Students get a taste of pioneer life
Oregon Trail trek teaches teamwork, culinary skills
Tuesday, May 7, 2002
Hayden Some area teen-agers last week learned to appreciate modern-day comforts and conveniences after getting a firsthand taste of pioneer life.
More than 20 high school students and teachers from Hayden High School followed the Oregon Trail by foot, horse and covered wagon.
"We found out how hard it actually was for them (the pioneers)," freshman Chantal Gregory said.
The two-day excursion took the group to south-central Wyoming, where they set up camp and made out-and-back trips of two to six hours.
The group initially planned to set up camp in two different locations, but inclement weather hindered their efforts to move a second time.
Rain, snow and wind made for an arduous journey.
"It was really, really windy," senior Glen Frentress said.
The team of horses that pulled the covered wagon often struggled on hills muddied by constant precipitation.
Nick Schafer, Hayden High School principal, accompanied the students on horseback.
The trail had recently begun to dry out before the snow fell, he said.
Teachers and students walked most of the way.

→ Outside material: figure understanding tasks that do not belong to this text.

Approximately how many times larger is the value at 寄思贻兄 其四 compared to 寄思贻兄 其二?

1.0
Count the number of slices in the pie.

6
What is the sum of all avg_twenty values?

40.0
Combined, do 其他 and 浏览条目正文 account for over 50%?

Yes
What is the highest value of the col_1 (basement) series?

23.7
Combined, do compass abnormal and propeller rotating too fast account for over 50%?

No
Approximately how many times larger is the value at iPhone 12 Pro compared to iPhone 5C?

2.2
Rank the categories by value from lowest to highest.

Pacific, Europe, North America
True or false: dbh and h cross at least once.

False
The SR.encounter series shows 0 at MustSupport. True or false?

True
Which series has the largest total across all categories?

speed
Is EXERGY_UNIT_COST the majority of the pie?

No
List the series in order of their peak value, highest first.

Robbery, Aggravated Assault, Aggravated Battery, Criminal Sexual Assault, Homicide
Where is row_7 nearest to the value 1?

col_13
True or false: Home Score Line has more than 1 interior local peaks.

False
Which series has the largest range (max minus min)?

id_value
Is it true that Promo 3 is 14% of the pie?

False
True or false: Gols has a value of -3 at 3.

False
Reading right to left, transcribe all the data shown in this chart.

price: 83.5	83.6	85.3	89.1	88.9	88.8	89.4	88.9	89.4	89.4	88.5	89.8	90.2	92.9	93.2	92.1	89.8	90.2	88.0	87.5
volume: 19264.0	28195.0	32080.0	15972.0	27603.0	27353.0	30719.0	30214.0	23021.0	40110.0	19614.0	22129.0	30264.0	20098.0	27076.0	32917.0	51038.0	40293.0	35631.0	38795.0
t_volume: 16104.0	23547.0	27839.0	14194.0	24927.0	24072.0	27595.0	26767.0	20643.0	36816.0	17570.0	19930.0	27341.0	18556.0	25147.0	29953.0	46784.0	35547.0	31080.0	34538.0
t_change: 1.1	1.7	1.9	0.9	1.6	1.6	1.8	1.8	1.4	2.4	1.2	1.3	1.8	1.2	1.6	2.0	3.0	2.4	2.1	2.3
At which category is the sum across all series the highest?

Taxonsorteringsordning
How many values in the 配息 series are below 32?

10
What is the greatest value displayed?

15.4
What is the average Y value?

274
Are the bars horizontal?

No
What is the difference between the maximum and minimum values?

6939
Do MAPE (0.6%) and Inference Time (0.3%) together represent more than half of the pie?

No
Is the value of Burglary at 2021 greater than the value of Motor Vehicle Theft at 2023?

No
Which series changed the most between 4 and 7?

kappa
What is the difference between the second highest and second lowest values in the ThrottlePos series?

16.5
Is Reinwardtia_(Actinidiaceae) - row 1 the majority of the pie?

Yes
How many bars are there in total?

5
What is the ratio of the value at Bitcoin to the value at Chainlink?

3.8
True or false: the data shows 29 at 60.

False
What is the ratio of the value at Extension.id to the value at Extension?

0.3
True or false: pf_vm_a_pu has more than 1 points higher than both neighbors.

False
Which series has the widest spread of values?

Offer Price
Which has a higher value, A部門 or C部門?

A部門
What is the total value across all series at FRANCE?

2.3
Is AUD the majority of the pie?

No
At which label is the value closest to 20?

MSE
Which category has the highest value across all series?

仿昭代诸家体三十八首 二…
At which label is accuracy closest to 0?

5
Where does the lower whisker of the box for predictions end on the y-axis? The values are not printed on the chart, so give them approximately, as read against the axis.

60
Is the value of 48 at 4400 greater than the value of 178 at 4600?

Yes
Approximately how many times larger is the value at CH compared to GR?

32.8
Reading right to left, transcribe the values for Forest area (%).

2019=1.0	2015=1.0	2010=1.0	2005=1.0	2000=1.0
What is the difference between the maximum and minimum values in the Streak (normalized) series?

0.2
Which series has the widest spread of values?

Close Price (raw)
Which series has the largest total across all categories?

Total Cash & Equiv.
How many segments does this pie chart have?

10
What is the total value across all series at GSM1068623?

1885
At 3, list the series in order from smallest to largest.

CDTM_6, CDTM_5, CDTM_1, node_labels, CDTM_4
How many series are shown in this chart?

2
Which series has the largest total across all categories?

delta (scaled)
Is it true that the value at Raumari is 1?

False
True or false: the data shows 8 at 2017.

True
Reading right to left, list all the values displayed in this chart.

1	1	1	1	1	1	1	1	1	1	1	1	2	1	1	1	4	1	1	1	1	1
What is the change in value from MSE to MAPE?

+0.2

When mud didn't slow the wagon down, a team of horses set the pace for teachers and students who walked alongside the wagon.
An outfitter guided the group and provided housing arrangements and water.
The students carried their bedding and food with them, slept in tepees and cooked their meals over a campfire.
The guide led his young charges through the steps of putting together a tepee.
Strong winds complicated efforts to construct the temporary shelters, but such small obstacles throughout the trip taught the students a little about teamwork, science teacher Mari Mahanna said.
"You see a different side of their personality," she said. "Some kids are not very good team players and some step up to the plate."
Mealtimes gave teen-agers some fresh insight into their culinary skills.
"A lot of us went hungry," freshman Evan Hilling said.
Groups of six students formed "families" and shared the responsibility of preparing food over an open fire.
Gregory said she and her family learned the frustration of trying to keep their fire lit in the strong winds.
They attempted to make soup the first night, she said, but the verdict on the finished product was mixed.
"They learned about cooking for themselves," Schafer said. "Some of them haven't done much of that."
The high school first extended the Oregon Trail opportunity to freshman math students and then opened the offer to all students.
A few upperclassmen, some of whom participated in the excursion last spring, accepted the offer.
The students began raising money for the trip last fall.
Their final fund-raiser required them to walk 100 miles around the high school track for pledges.
Walking for miles alongside the wagon gave the students a new respect for those who traveled the same way many years before.
"It made us realize just how much they went through," Gregory said.
Frentress, like many other students, soon learned how monotonous the walk must have been for pioneers who saw the same surroundings for months.
"It got a little boring," he said.
Teachers incorporated some classroom instruction into the trip.
The students mapped some of their journey with GPS equipment.
The excursion took the group through a section of country overseen by the Bureau of Land Management.
The travelers came across no human contact.
"We didn't see a soul," Schafer said.
The high school might consider moving the annual trip to the fall when weather poses less of a problem, he said.
But despite the minor setbacks, the students walked away from the trip with an education, Schafer said.
"They had their eyes opened in several ways," he said.